University of Michigan Professor of Political Science, Jenna Bednar, whose 2008 book, The Robust Federation: Principles of Design (Political Economy of Institutions and Decisions), has just been chosen as the 2019 winner of APSA's Martha Derthick Best Book Award. American Political Science Association's Derthick Award is presented to the author of the "best book published at least ten years ago that has made a lasting contribution to the study of federalism and intergovernmental relations."

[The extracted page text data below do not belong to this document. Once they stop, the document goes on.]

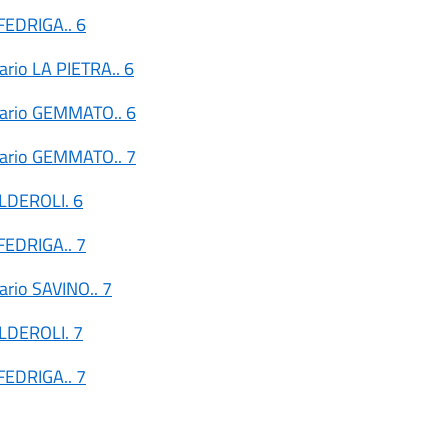
FEDRIGA.. 6
ario LA PIETRA.. 6
tario GEMMATO.. 6
tario GEMMATO.. 7
ALDEROLI. 6
FEDRIGA.. 7
ario SAVINO.. 7
ALDEROLI. 7
FEDRIGA.. 7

Here are some of the original blurbs about the book:

"Federalism is increasingly prevalent across the globe as a way for multi-ethnic and multi-regional societies to govern themselves. But what keeps these governments from falling apart, what deters the constituent parts from undermining the whole? Bednar shows how no one institution does the trick, but several - courts, parties, political representation - working together in a complementary and even redundant way can ensure a working federation. Historians, political scientists, legal scholars, and interested policy makers all will learn from this rigorous and thorough work."
- Barry Friedman, School of Law, New York University

"Jenna Bednar synthesizes the best theory and evidence about federal system performance and greatly extends our knowledge. In an era when many problems require large, if not global, scale to solve, Bednar's analysis shows the danger of relying entirely on one scale, the consequent importance of multi-scale systems, and the need for redundancy. She demonstrates that no federal system is robust if it relies on a single remedy against threat. Multiple complementary remedies are required to enable a federal system, or any governance arrangement, to cope with the challenges that strategic individuals and groups are likely to generate."
- Elinor Ostrom, Indiana University

"While a federation may generate great benefits from the cooperation of heterogeneous states, it faces the complex problems of compliance and adaptation. Jenna Bednar has presented us with a deep and wide-ranging analysis of the federal problem, using the analytical tools of political economy to recalibrate Madison's insights into how 'the right combination of institutions could harness self-interest for the common good.' Her theoretical methods will help us understand federal collapse, transformation, or stability, and will change the way we think about the geopolitics of the twenty-first century."